Evaporated as well perhaps were Clinton's dreams: a final foreign policy triumph, the chance, maybe, to preside over a showy ceremony establishing a Palestinian state, maybe even breaking ground for a U.S. embassy in West Jerusalem, a prospect Clinton raised again at week's end in an effort to boost Barak's support at home. But this time, "they couldn't get there," Clinton acknowledged after the talks. He placed most of the blame on Arafat. A more flexible Barak had come to the summit showing "courage, vision and an understanding of the historical importance of this moment," the President said. Arafat arrived cemented in old demands.

That should have been no surprise. The Palestinian leader had made clear he didn't want to be at Camp David just now, still believing he'd already compromised enough and wary of dickering anymore over principles he held sacred. "I'm not a negotiator, I'm a decision maker," Arafat told an aide before boarding his jet for the U.S. While Barak showed up with a headful of new ideas on how to resolve thorny issues like boundaries for a new Palestinian state and the number of Palestinian refugees allowed to return to their homes, Arafat spent the first four days delivering monologues. When he wouldn't look at a map Barak had drawn with new boundaries, Clinton finally blew up. "This is ridiculous!" the President shouted. "This is not the way to negotiate. If you insist on stonewalling, this is going to go nowhere!"

Stunned, Arafat began bending, but not much. He still balked at joining Barak in considering American proposals for how control of Jerusalem might be divided. Clinton phoned Egypt, Jordan and Saudi Arabia--recipients of billions in U.S. aid--but their leaders not only refused to pressure the Palestinian, they also urged him to stand firm. Barak and Arafat began playing "luggage diplomacy," ordering aides to put bags outside doors to threaten walkouts.
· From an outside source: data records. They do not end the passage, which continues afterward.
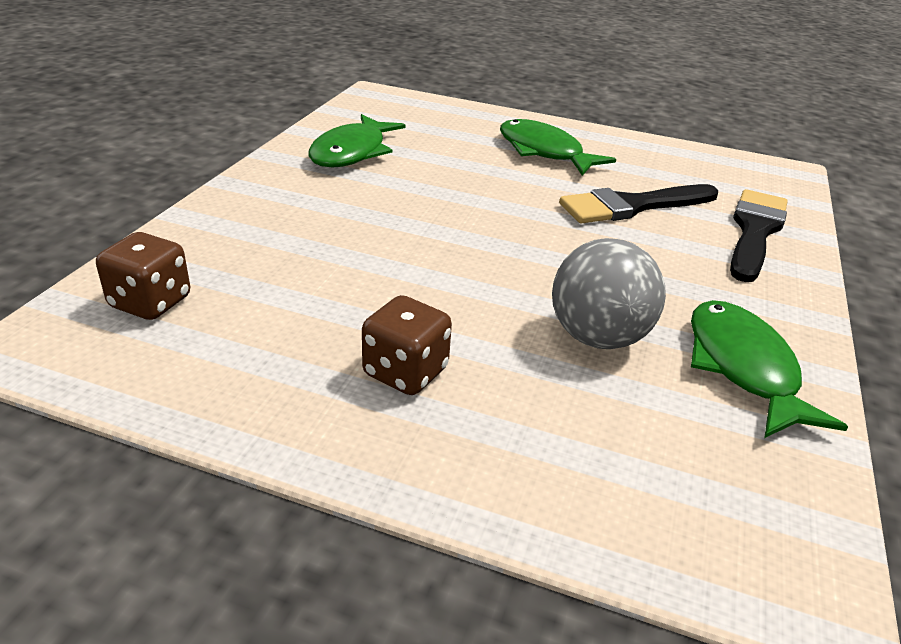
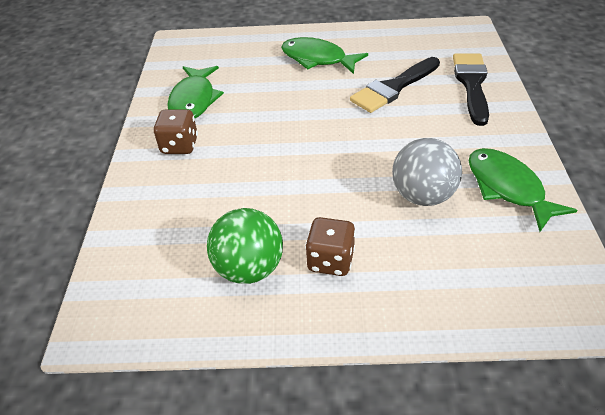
camera: 15 degrees left, 10 degrees up
brown dice [96,232,190,320] -> brown dice moved to [154,109,198,154]
none -> green ball [207,208,283,284]

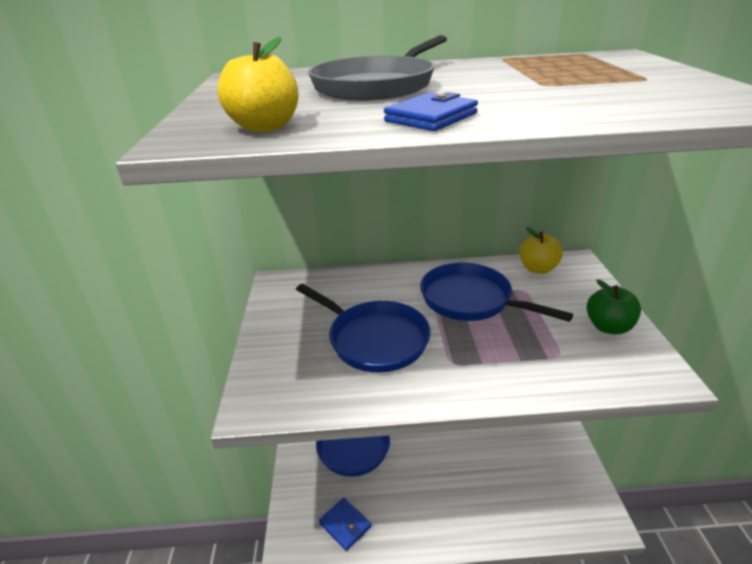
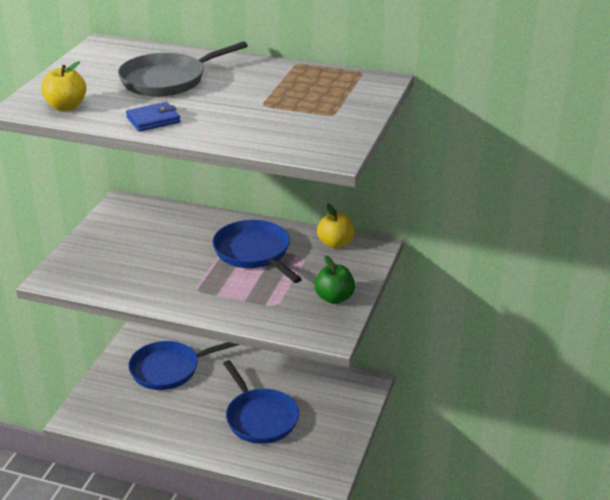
camera: 20 degrees right, 0 degrees up
blue pan [296,284,431,372] -> blue pan moved to [223,360,299,444]
blue wallet [319,498,371,551] -> none

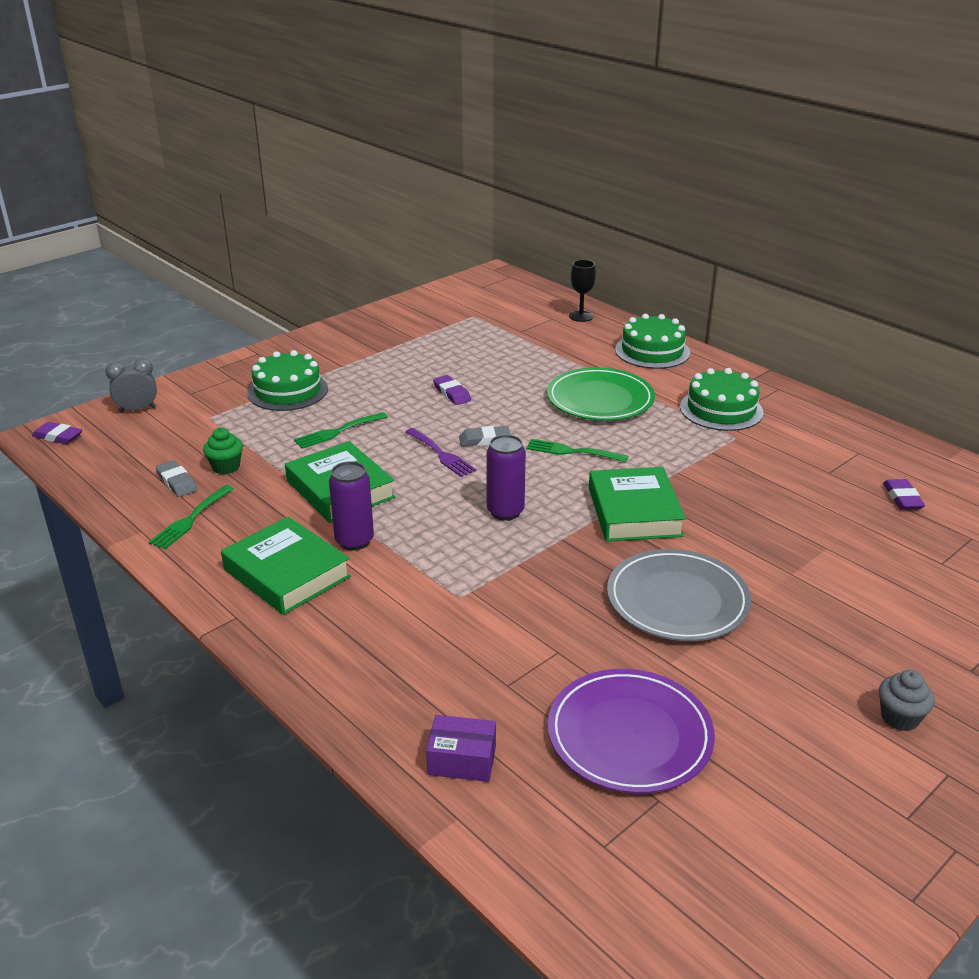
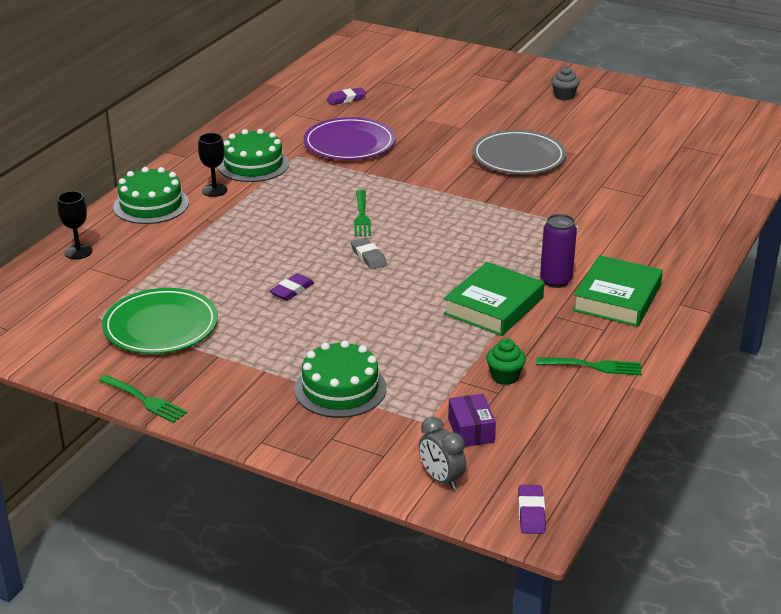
camera: 110 degrees left, 0 degrees up
grey eraser [156,460,197,497] -> none
green fork [294,412,388,449] -> green fork moved to [99,375,188,423]
purple fork [405,428,476,477] -> none
purple box [426,715,496,782] -> purple box moved to [448,394,496,447]
purple can [487,435,526,521] -> none
green plate [547,367,655,421] -> green plate moved to [102,288,218,354]
purple plate [548,669,715,794] -> purple plate moved to [304,117,396,160]
green book [589,467,686,542] -> none
none -> black goblet [198,133,227,197]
By Wednesday night, July 19, even Clinton was ready to close down the talks, but at the last minute Barak and Arafat decided to remain at Camp David with Albright, while Clinton flew to Okinawa for the G-8 economic summit.

When Clinton returned to Camp David on Sunday evening, July 23, he decided to plunge into assembly-line diplomacy, meeting with small teams of Palestinian and Israeli negotiators to tackle each issue. Scribbling on yellow pads, Clinton began losing even Berger and Albright in the details, but gradually he made progress. By 5 a.m. Monday, with CIA Director George Tenet at his side, he had the two sides tentatively agreeing on new Israeli security measures once land was transferred. Next he brought in the negotiating teams for refugees, then for borders.

By Monday night, however, it was clear that Barak and Arafat wouldn't move further until they knew what they would have to give up on Jerusalem. Clinton presented a compromise, which Barak approved if Arafat accepted: Israel would have sovereignty over West Jerusalem and much of East Jerusalem, but the Palestinians would run municipal services in East Jerusalem and have formal sovereignty over some of its neighborhoods. The Palestinians would also control Muslim holy sites.

Arafat angrily turned down the U.S. plan, demanding full sovereignty over all of East Jerusalem. At 1:30 a.m. Tuesday, Clinton sent Tenet to Arafat's cabin to see if he could soften him up (the two bonded at previous summits). Tenet came back half an hour later. "It's ugly down there," he told Clinton. Arafat wouldn't budge.

No one knew whether it would get uglier. Arafat has threatened to declare unilaterally a Palestinian state if no accord is reached by Sept. 13, but so far Israeli and Palestinian streets have been calm. Though the summit collapsed, it did force the two sides to negotiate on once taboo subjects, such as who owns the holy city. Says Palestinian spokeswoman Hanan Mikhail-Ashrawi: "Files are now open that were hitherto closed." But it will take more courage still for peace.